About this exercise — Find the string "left" in the data, then copy every line where it is found.

Extracted data —
• • • • • • •

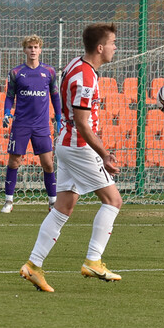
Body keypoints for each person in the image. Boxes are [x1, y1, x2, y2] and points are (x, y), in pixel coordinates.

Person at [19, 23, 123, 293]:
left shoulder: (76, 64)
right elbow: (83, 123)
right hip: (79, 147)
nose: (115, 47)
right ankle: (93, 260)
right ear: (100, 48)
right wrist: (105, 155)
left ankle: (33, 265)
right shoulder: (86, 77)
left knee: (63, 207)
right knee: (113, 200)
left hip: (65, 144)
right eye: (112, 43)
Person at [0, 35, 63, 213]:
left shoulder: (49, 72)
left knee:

• • • • • • •

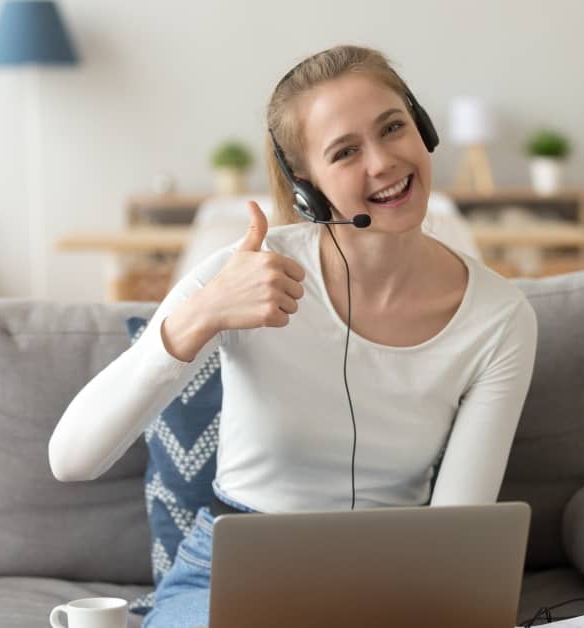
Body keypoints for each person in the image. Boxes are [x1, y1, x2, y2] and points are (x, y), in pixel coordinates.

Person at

• • • • • • •

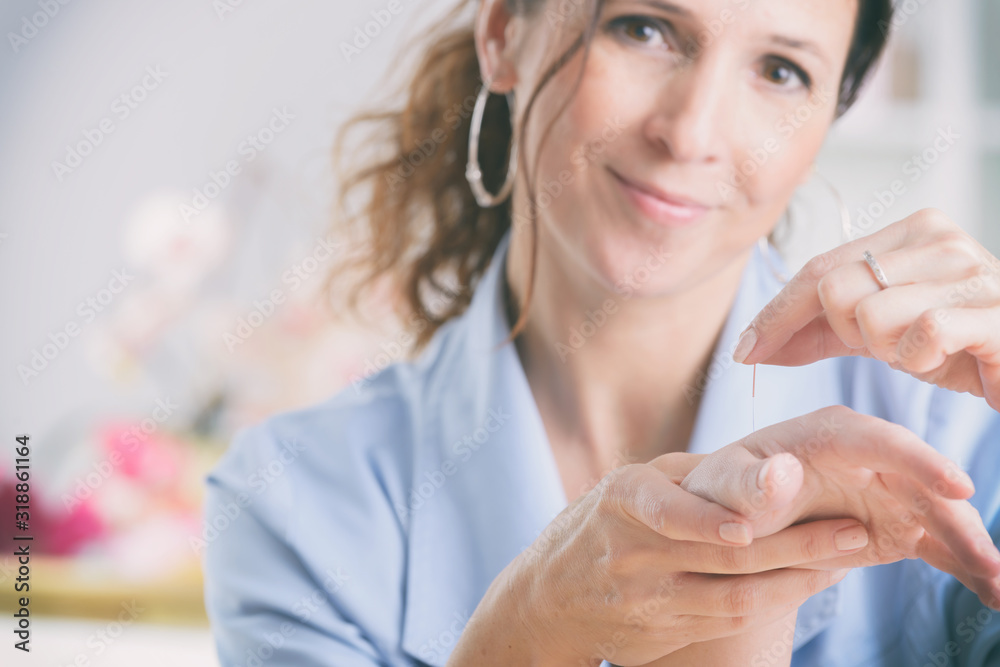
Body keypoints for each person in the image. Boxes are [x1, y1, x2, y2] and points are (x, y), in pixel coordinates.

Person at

• • • • • • •

Written solution —
left shoulder: (76, 64)
left ankle: (33, 265)
left knee: (63, 207)
left hip: (65, 144)
left shoulder: (49, 72)
left knee:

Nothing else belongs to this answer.